§ **REQUIRED ACTION**
Return each line of the entries that holds the string "omega".

[Opening SUPPLIED INFORMATION section]

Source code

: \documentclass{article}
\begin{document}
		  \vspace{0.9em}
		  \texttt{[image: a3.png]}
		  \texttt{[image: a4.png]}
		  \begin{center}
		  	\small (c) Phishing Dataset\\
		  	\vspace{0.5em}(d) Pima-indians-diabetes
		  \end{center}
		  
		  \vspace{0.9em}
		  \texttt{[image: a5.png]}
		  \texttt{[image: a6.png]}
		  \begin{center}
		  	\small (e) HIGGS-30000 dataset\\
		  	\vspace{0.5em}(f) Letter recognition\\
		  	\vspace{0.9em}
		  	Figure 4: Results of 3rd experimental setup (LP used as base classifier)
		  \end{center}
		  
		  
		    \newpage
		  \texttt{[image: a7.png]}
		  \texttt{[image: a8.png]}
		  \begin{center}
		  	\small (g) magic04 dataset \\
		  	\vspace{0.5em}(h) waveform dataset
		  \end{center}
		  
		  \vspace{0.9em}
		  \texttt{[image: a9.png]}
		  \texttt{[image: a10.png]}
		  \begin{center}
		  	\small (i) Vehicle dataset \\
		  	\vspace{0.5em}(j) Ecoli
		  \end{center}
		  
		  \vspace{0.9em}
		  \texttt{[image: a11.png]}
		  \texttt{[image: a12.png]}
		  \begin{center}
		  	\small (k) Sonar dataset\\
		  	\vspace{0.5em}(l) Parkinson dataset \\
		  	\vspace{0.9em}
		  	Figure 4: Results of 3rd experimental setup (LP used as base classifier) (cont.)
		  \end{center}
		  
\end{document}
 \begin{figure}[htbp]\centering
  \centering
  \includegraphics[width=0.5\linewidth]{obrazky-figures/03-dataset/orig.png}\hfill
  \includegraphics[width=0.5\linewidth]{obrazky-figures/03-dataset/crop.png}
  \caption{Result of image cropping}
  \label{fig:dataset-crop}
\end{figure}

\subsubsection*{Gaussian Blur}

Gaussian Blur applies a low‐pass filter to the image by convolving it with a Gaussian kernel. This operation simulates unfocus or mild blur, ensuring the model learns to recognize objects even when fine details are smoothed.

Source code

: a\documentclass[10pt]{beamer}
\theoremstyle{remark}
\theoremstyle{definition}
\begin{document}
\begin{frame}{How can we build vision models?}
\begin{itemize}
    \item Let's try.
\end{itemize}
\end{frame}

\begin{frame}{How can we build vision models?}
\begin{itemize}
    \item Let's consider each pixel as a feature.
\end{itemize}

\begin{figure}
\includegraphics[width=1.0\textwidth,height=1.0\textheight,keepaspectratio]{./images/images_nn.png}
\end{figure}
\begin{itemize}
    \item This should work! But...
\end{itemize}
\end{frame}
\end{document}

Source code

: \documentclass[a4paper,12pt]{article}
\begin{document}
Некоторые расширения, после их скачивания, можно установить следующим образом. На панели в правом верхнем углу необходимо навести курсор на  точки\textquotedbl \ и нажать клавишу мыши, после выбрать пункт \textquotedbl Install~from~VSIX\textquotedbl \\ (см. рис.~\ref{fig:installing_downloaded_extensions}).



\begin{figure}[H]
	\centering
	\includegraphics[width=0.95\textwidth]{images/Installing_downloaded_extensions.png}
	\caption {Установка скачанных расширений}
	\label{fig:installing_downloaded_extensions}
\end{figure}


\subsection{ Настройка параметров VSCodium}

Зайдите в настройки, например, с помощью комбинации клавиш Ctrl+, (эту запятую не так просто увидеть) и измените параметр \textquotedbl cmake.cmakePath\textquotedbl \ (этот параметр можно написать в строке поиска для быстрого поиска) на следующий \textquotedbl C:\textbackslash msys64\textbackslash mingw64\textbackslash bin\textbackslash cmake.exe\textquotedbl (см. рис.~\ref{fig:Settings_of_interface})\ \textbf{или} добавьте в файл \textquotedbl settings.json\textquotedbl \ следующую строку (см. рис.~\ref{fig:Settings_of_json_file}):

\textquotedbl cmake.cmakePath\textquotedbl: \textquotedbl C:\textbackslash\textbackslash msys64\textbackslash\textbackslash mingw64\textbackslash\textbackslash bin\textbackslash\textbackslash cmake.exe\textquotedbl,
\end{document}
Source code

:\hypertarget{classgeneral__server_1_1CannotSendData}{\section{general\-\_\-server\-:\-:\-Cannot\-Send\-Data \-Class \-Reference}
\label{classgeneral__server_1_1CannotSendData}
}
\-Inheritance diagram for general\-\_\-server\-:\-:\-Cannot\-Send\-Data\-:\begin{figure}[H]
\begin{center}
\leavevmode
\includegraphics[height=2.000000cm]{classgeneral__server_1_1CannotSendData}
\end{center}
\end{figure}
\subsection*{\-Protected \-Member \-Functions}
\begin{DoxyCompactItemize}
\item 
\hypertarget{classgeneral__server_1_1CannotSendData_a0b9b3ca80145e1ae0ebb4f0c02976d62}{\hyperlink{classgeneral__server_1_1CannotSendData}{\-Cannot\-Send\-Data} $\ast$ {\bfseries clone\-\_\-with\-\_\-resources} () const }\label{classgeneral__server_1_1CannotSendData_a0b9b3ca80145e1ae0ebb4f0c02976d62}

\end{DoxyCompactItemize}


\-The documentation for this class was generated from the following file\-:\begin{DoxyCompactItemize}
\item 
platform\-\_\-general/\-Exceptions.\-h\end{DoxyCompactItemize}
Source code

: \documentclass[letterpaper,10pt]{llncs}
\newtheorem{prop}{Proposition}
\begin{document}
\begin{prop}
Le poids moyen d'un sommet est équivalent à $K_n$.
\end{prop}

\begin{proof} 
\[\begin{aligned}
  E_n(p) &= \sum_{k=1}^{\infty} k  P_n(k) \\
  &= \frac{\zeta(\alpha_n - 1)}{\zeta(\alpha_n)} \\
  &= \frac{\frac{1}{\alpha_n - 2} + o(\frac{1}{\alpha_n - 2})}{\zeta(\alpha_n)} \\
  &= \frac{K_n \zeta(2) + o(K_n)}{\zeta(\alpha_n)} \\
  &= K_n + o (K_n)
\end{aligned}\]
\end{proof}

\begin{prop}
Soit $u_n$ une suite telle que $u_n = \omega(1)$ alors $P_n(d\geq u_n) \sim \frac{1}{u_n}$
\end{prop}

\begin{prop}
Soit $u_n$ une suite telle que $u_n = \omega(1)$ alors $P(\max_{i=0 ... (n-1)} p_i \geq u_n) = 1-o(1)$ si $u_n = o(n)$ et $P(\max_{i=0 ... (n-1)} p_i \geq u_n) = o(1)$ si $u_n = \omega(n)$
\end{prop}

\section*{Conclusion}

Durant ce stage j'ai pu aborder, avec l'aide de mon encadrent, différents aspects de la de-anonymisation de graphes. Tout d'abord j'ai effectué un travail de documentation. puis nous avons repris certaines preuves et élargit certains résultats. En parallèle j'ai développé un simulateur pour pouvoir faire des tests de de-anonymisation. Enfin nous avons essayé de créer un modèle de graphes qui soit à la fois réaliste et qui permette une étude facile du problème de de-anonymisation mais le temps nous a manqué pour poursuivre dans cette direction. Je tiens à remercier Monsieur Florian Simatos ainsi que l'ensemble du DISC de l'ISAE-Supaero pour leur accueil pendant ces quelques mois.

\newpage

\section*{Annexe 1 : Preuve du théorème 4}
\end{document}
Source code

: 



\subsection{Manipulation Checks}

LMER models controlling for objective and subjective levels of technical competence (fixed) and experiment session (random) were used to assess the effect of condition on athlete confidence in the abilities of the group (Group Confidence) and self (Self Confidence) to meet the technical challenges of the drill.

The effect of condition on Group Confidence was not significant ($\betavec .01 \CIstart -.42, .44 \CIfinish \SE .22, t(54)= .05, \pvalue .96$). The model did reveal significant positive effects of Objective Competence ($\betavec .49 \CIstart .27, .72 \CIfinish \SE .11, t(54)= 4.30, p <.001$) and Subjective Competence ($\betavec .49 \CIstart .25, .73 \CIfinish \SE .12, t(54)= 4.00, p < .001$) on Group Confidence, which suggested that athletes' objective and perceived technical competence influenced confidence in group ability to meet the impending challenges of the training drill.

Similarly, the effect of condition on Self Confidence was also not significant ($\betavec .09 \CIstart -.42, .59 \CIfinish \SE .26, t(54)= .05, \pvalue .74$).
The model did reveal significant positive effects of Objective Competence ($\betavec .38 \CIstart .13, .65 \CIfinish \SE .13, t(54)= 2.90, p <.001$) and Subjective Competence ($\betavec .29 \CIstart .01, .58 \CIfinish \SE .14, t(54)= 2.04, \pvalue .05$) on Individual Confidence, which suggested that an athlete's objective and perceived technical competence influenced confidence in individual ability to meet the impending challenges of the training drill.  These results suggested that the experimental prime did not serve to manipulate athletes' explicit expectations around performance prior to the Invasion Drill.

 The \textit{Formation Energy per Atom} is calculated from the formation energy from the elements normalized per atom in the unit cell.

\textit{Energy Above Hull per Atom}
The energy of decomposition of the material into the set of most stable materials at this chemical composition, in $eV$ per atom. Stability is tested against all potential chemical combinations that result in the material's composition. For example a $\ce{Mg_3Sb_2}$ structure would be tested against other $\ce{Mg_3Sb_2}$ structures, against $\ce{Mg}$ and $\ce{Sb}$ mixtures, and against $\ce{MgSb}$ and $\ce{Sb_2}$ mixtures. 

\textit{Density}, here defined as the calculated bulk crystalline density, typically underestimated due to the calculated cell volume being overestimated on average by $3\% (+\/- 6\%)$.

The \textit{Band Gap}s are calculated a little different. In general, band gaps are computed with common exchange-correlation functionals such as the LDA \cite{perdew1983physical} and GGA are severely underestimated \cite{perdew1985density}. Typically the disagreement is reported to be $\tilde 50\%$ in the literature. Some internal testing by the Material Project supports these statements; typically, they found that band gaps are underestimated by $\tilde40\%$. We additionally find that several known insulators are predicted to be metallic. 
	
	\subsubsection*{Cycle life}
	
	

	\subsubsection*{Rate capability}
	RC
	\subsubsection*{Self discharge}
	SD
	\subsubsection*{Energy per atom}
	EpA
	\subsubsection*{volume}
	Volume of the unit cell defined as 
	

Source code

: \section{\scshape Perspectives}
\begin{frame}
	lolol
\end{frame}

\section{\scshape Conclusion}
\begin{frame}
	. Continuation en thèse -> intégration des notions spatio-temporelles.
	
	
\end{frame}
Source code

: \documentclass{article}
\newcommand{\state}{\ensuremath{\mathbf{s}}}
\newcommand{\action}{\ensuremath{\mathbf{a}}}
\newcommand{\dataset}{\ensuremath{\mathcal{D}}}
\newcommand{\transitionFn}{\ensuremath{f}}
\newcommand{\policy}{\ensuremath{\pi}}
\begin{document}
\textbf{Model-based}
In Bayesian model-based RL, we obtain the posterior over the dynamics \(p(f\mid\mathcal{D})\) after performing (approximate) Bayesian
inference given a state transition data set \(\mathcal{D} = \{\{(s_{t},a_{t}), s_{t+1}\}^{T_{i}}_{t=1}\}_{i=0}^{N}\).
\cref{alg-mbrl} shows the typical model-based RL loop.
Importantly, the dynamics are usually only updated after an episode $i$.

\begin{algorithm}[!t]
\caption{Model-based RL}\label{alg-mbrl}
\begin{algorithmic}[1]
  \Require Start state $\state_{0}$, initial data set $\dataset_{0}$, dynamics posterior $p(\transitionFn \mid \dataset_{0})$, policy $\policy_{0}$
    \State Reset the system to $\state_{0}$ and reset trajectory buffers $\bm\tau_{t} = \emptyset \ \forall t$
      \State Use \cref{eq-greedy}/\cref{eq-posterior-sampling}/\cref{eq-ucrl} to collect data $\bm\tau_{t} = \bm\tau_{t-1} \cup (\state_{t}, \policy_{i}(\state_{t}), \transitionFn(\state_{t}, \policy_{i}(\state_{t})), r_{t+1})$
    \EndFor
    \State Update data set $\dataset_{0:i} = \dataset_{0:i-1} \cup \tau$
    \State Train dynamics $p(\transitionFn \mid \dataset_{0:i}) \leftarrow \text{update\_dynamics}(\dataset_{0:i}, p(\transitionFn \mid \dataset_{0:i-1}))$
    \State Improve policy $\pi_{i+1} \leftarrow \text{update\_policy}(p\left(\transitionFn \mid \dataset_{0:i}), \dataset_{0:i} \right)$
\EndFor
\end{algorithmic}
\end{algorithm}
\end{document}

[Closing SUPPLIED INFORMATION section]

§ **OUTPUT FOR THIS TASK**
Soit $u_n$ une suite telle que $u_n = \omega(1)$ alors $P_n(d\geq u_n) \sim \frac{1}{u_n}$
Soit $u_n$ une suite telle que $u_n = \omega(1)$ alors $P(\max_{i=0 ... (n-1)} p_i \geq u_n) = 1-o(1)$ si $u_n = o(n)$ et $P(\max_{i=0 ... (n-1)} p_i \geq u_n) = o(1)$ si $u_n = \omega(n)$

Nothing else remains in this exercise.